Adopting Frost’s argument would lead to absurd results because there is never a factual
basis for the offense a defendant pleads to under Barr. See 102 Wn.2d at 269-70; Zhao, 157 Wn.2d
at 199. As a result, the offense the defendant pleads guilty to would always be distinguishable
from what the legislature considered when establishing the standard range for the crime, Grewe,
117 Wn.2d at 215-16, and every Barr plea would be subject to an exceptional sentence, either
downward or upward. This uncertainty can be an unanticipated deterrent or incentive to utilizing
a Barr plea and militates against adopting Frost’s reasoning.
8 58772-6-II
Even so, Frost’s argument is unavailing because the legislature contemplated the absence
of a weapon in both offenses. For robbery, the use of a weapon results in the offense qualifying
as robbery in the first degree, not second degree; clearly, the legislature’s standard range sentence
for robbery in the second degree contemplates the absence of a weapon in the commission of that
crime. Compare RCW 9A.56.190 and RCW 9A.56.210 with RCW 9A.56.200. But assuming
without deciding that we are to look at the lesser crime, here assault in the third degree, the broadly
defined scope of assault in the third degree also contemplates the absence of a weapon.
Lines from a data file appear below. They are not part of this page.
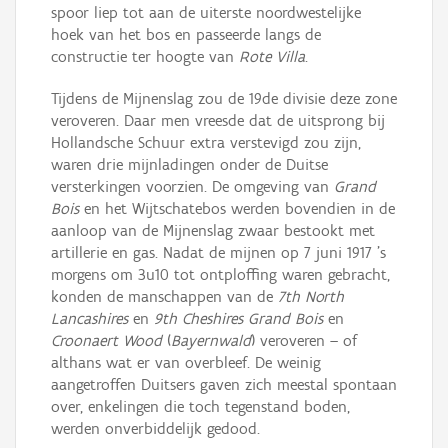
spoor liep tot aan de uiterste noordwestelijke
hoek van het bos en passeerde langs de
constructie ter hoogte van
Rote Villa
.
Tijdens de Mijnenslag zou de 19de divisie deze zone
veroveren. Daar men vreesde dat de uitsprong bij
Hollandsche Schuur extra verstevigd zou zijn,
waren drie mijnladingen onder de Duitse
versterkingen voorzien. De omgeving van
Grand
Bois
en het Wijtschatebos werden bovendien in de
aanloop van de Mijnenslag zwaar bestookt met
artillerie en gas. Nadat de mijnen op 7 juni 1917 's
morgens om 3u10 tot ontploffing waren gebracht,
konden de manschappen van de
7th North
Lancashires
en
9th Cheshires
Grand Bois
en
Croonaert Wood
(
Bayernwald
) veroveren – of
althans wat er van overbleef. De weinig
aangetroffen Duitsers gaven zich meestal spontaan
over, enkelingen die toch tegenstand boden,
werden onverbiddelijk gedood.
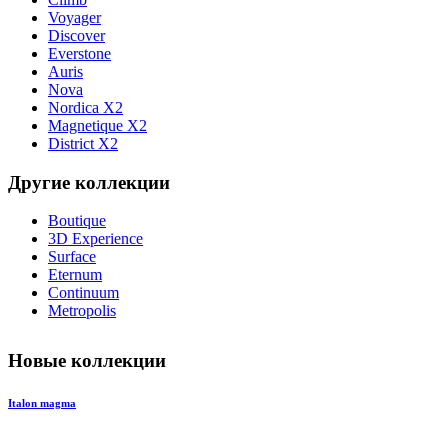
Voyager
Discover
Everstone
Auris
Nova
Nordica X2
Magnetique X2
District X2
Другие коллекции
Boutique
3D Experience
Surface
Eternum
Continuum
Metropolis
Новые коллекции
Italon magma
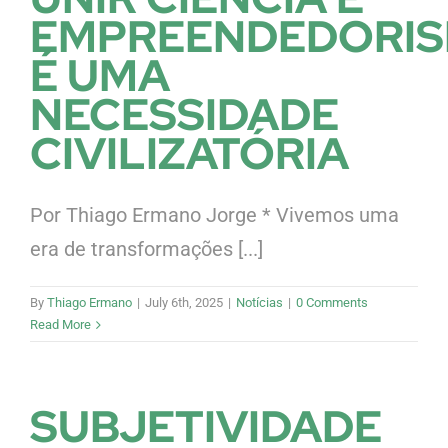
EMPREENDEDORI
É UMA
NECESSIDADE
CIVILIZATÓRIA
Por Thiago Ermano Jorge * Vivemos uma
era de transformações [...]
By
Thiago Ermano
|
July 6th, 2025
|
Notícias
|
0 Comments
Read More
SUBJETIVIDADE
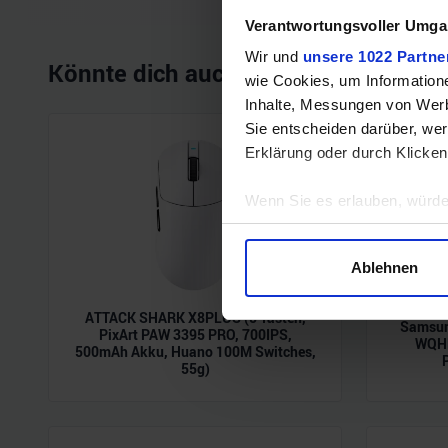
Verantwortungsvoller Umgan
Wir und
unsere 1022 Partne
Könnte dich auch interessieren
wie Cookies, um Information
Inhalte, Messungen von Werb
Sie entscheiden darüber, wer
Erklärung oder durch Klicken
Wenn Sie es erlauben, würde
Informationen über Ihre 
Ihr Gerät durch aktives 
Ablehnen
Erfahren Sie mehr darüber, w
Einzelheiten
fest.
ATTACK SHARK X8PLUS (5 Tasten,
Samsun
PixArt PAW 3395 PRO, 700IPS,
WQHD
500mAh Akku, Huano 100M Switches,
Wir verwenden Cookies, um I
55g)
und die Zugriffe auf unsere 
Website an unsere Partner fü
möglicherweise mit weiteren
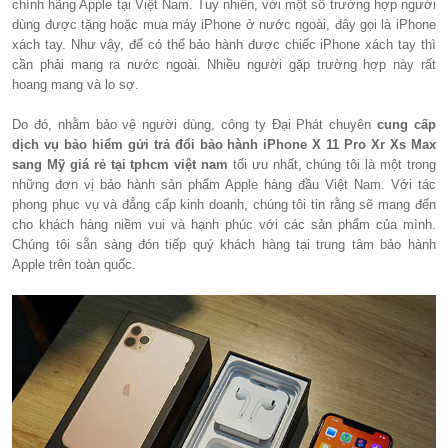
chính hãng Apple tại Việt Nam. Tuy nhiên, với một số trường hợp người
dùng được tặng hoặc mua máy iPhone ở nước ngoài, đây gọi là iPhone
xách tay. Như vậy, để có thể bảo hành được chiếc iPhone xách tay thì
cần phải mang ra nước ngoài. Nhiều người gặp trường hợp này rất
hoang mang và lo sợ.
Do đó, nhằm bảo vệ người dùng, công ty Đại Phát chuyên
cung cấp
dịch vụ bảo hiểm gửi trả đổi bảo hành iPhone X 11 Pro Xr Xs Max
sang Mỹ giá rẻ tại tphcm việt nam
tối ưu nhất, chúng tôi là một trong
những đơn vị bảo hành sản phẩm Apple hàng đầu Việt Nam. Với tác
phong phục vụ và đẳng cấp kinh doanh, chúng tôi tin rằng sẽ mang đến
cho khách hàng niềm vui và hạnh phúc với các sản phẩm của mình.
Chúng tôi sẵn sàng đón tiếp quý khách hàng tại trung tâm bảo hành
Apple trên toàn quốc.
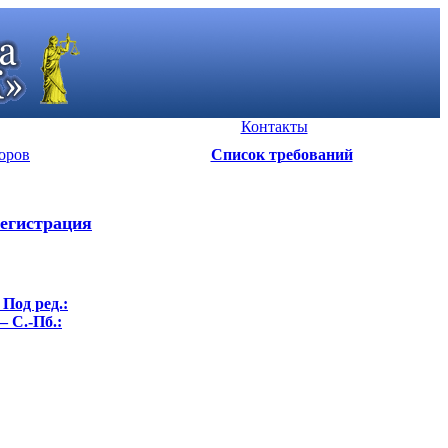
Контакты
оров
Список требований
егистрация
Под ред.:
– С.-Пб.:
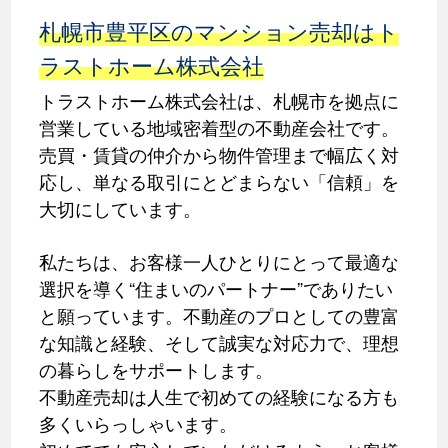
札幌市豊平区のマンション売却はト
ラストホーム株式会社
トラストホーム株式会社は、札幌市を拠点に
営業している地域密着型の不動産会社です。
売買・賃貸の仲介から物件管理まで幅広く対
応し、単なる取引にとどまらない「信頼」を
大切にしています。
私たちは、お客様一人ひとりにとって最適な
選択を導く“住まいのパートナー”でありたい
と願っています。不動産のプロとしての豊富
な知識と経験、そして誠実な対応力で、理想
の暮らしをサポートします。
不動産売却は人生で初めての経験になる方も
多くいらっしゃいます。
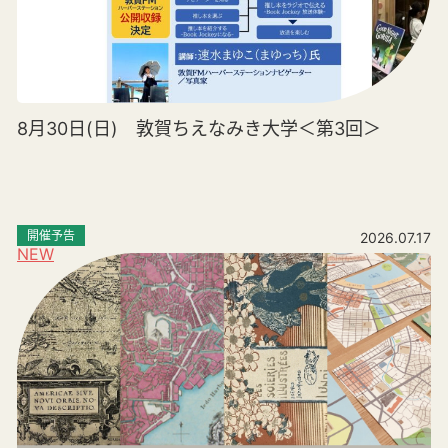
8月30日(日) 敦賀ちえなみき大学＜第3回＞
開催予告
2026.07.17
NEW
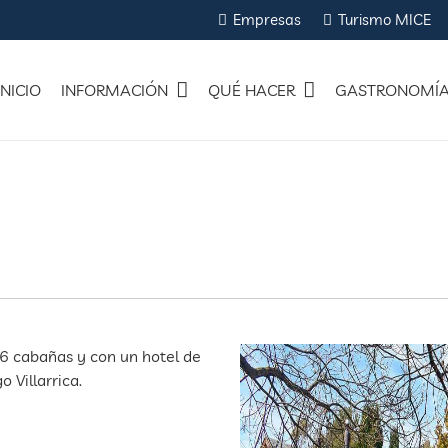
Empresas
Turismo MICE
INICIO
INFORMACIÓN
QUÉ HACER
GASTRONOMÍ
6 cabañas y con un hotel de
 Villarrica.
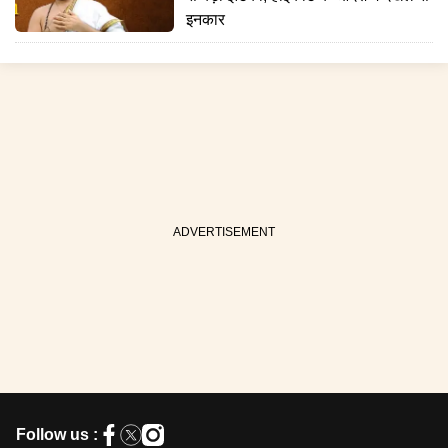
इनकार
Follow us :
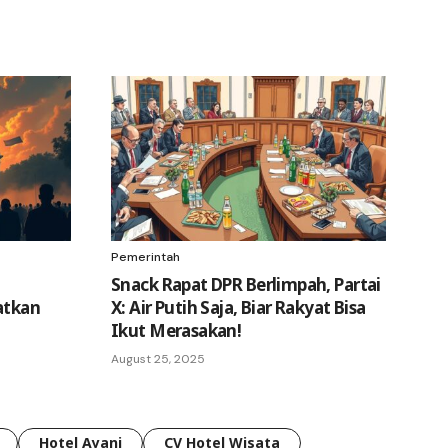
Pemerintah
Snack Rapat DPR Berlimpah, Partai
atkan
X: Air Putih Saja, Biar Rakyat Bisa
Ikut Merasakan!
August 25, 2025
Hotel Ayani
CV Hotel Wisata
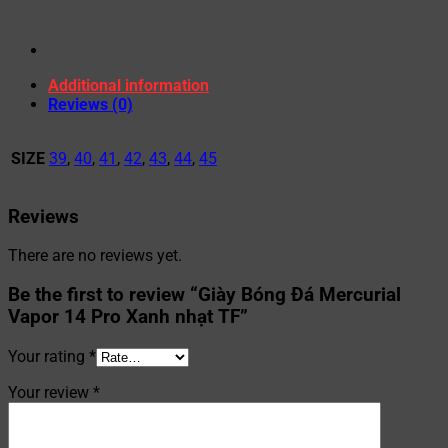
Additional information
Reviews (0)
SIZE
39
,
40
,
41
,
42
,
43
,
44
,
45
Reviews
There are no reviews yet.
Be the first to review “Giày Bóng Đá Mercurial
Vapor 14 Pro Xanh nhạt TF”
Your rating
*
Your review
*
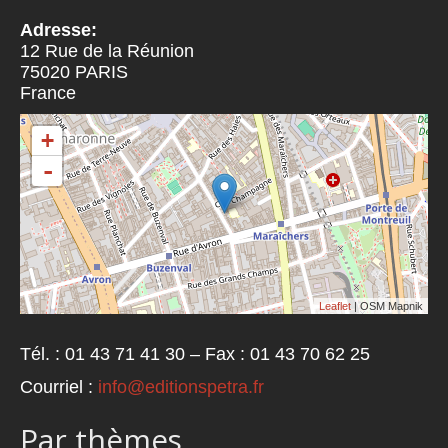
Adresse:
12 Rue de la Réunion
75020
PARIS
France
+
-
Leaflet
| OSM Mapnik
Tél. : 01 43 71 41 30 – Fax : 01 43 70 62 25
Courriel :
info@editionspetra.fr
Par thèmes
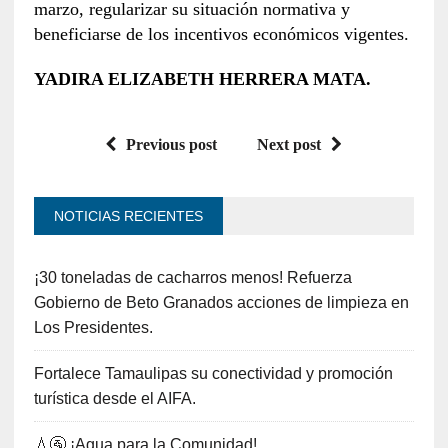
marzo, regularizar su situación normativa y
beneficiarse de los incentivos económicos vigentes.
YADIRA ELIZABETH HERRERA MATA.
Previous post
Next post
NOTICIAS RECIENTES
¡30 toneladas de cacharros menos! Refuerza
Gobierno de Beto Granados acciones de limpieza en
Los Presidentes.
Fortalece Tamaulipas su conectividad y promoción
turística desde el AIFA.
💧🚰 ¡Agua para la Comunidad!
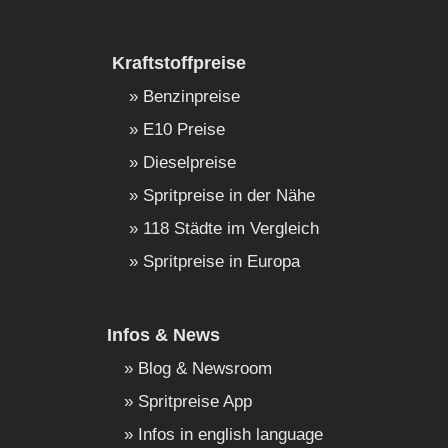
Kraftstoffpreise
Benzinpreise
E10 Preise
Dieselpreise
Spritpreise in der Nähe
118 Städte im Vergleich
Spritpreise in Europa
Infos & News
Blog & Newsroom
Spritpreise App
Infos in english language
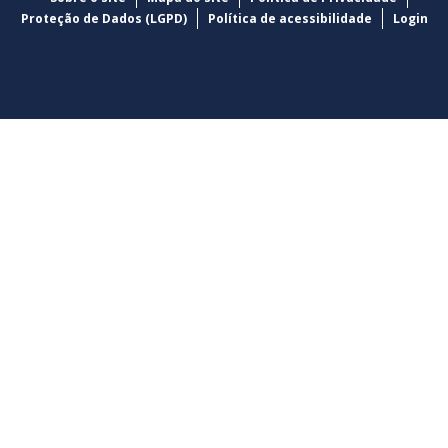
Proteção de Dados (LGPD)
Política de acessibilidade
Login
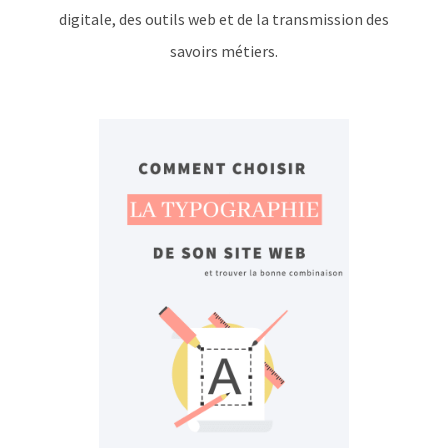
digitale, des outils web et de la transmission des
savoirs métiers.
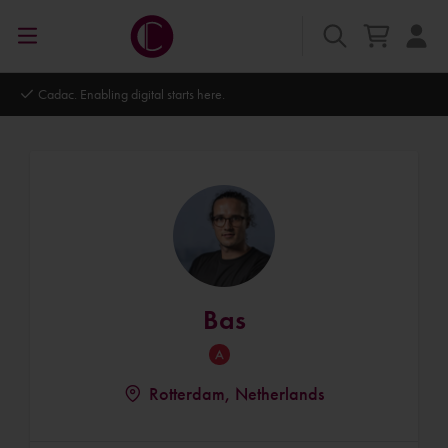
Cadac. Enabling digital starts here.
Bas
Rotterdam, Netherlands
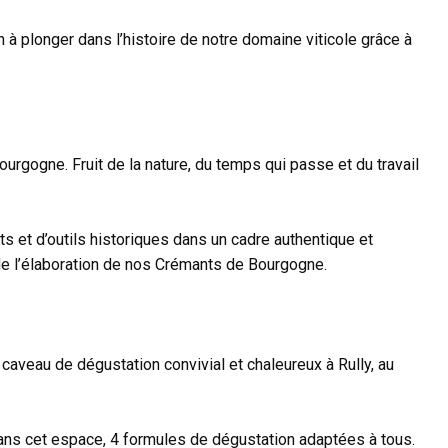
 à plonger dans l’histoire de notre domaine viticole grâce à
rgogne. Fruit de la nature, du temps qui passe et du travail
ts et d’outils historiques dans un cadre authentique et
de l’élaboration de nos Crémants de Bourgogne.
 caveau de dégustation convivial et chaleureux à Rully, au
ans cet espace, 4 formules de dégustation adaptées à tous.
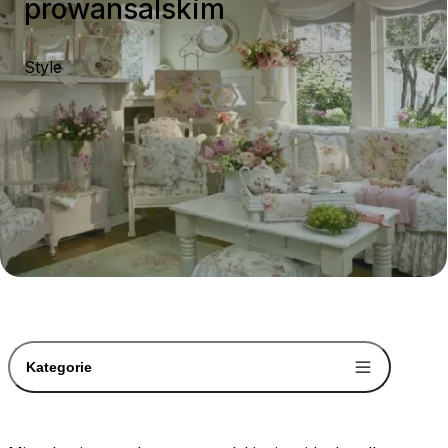
prowansalskim
Style
Kategorie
RCW
9A.36.031(1)(d) (“[w]ith criminal negligence, causes bodily harm to another person by means of
a weapon or other instrument or thing likely to produce bodily harm”) (emphasis added). As is
evident, the legislature considered the absence of a weapon in the commission of both robbery in
the second degree and assault in the third degree. Frost’s argument fails. As a result, the factor
does not pass the first step of the Grewe analysis.
Therefore, the court erred in basing an exceptional sentence on the absence of a weapon.
E. Criminal History
Finally, the State argues that the court erred in basing an exceptional sentence on Frost’s
lack of criminal history. We agree.
While this factor is supported by the record,6 it was also an improper basis for an
exceptional sentence. Our Supreme Court has clearly stated that a sentencing court may not
properly consider the defendant’s criminal history when imposing an exceptional sentence.
Pascal, 108 Wn.2d at 137; State v. Freitag, 127 Wn.2d 141, 144, 896 P.2d 1254, 905 P.2d 355
(1995); Fowler, 145 Wn.2d at 405. This is so because a defendant’s criminal history “is one of
the components used to compute the presumptive range for an offense under the [SRA]”. Pascal,
6 The record clearly supports that Frost has no criminal history.
9 58772-6-II
108 Wn.2d at 137. As a result, this factor fails at the first step of the Grewe analysis because it
has already been considered by the legislature.
Therefore, it was improper for the trial court to base an exceptional downward sentence
based on Frost’s lack of criminal history.
CONCLUSION
Accordingly, none of the factors relied on by the trial court justified an exceptional
downward sentence.7 Therefore, we reverse the sentence and remand for resentencing.
A majority of the panel having determined that this opinion will not be printed in the
Washington Appellate Reports, but will be filed for public record in accordance with RCW 2.06.040,
it is so ordered.
Veljacic, A.C.J.
We concur:
Lee, J.
Glasgow, J.
7 Because none of the factors justified an exceptional sentence, we need not reach the State’s second argument that the sentence was too lenient.